接種加速もワクチン足りない…自治体困惑、計画見直しも

国の供給変わらず

都道府県や市区町村は、7月までの高齢者接種の完了との国の要請に合わせて接種体制を構築。さらに、「10~11月中の希望する国民への接種」という次の目標も迫る。「供給不足」の背景には、全国の自治体の接種能力が高まり、ワクチンの希望量が増えているにもかかわらず、供給が一定量にとどまっていることがあるとみられる。

ファイザー製は2週間ごとに自治体に配分され、5月24日からの2週間分では1万6000箱(1箱1170回接種分)の配分に対し、全国の自治体から1万7693箱の希望があった。ただ、7月5日からの2週間分では配分量が1万1000箱だった一方、希望量は2万848箱まで増加。充足率は約9割から半分程度まで落ち込むことになる。

国によると、全国の自治体は計算上、2回接種で40日分の在庫を抱えており、「今後、(自治体側の)在庫が増えることはない」(河野氏)という。手持ちのワクチンと新たな供給分で接種を進めていくことになり、今後、接種回数のピークを越えることになる。

首相「見通し示す」

既に一部の自治体では、接種速度を調整せざるを得ず、山形市ではワクチンが供給不足となり、6月25日から個別接種の予約受け付けを停止した。供給の見通しが示された後の接種計画見直しで、64歳以下の接種の遅れが懸念されるという。市の担当者は「国の呼びかけに応じて1日の接種回数を高めてきたが、見合った量のワクチンが来なければどうしようもない」と困惑した様子で話した。
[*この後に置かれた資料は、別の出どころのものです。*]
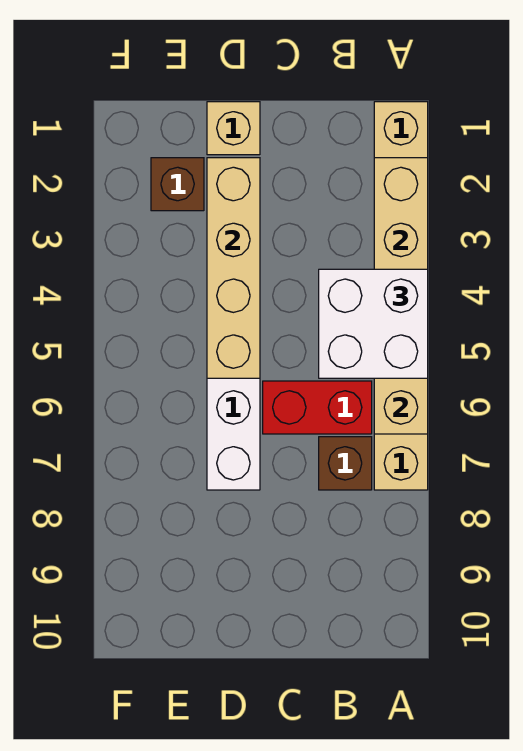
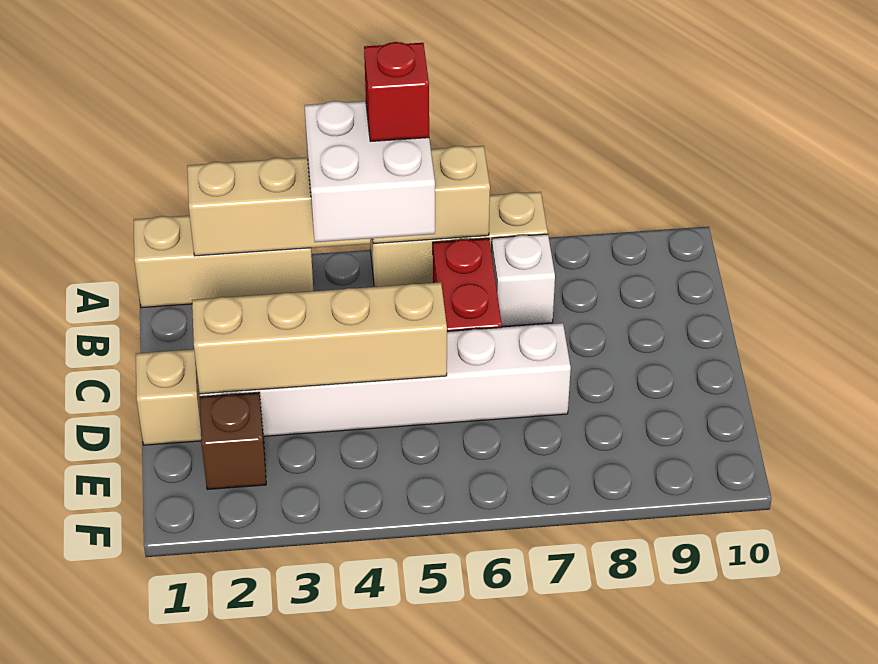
none -> red brick A5 level 4
brown brick B7 level 1 -> white brick B7 level 1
都内の自治体関係者は「先に予約を受け付けても、ワクチンが確保できなければ住民に断りの連絡をしなければならなくなる」と話す。菅義偉(すが・よしひで)首相は30日、新型コロナ感染症対策の進捗(しんちょく)に関する関係閣僚会議で「円滑な接種が続けられるよう、今後の配分の見通しを速やかに示す」と述べた。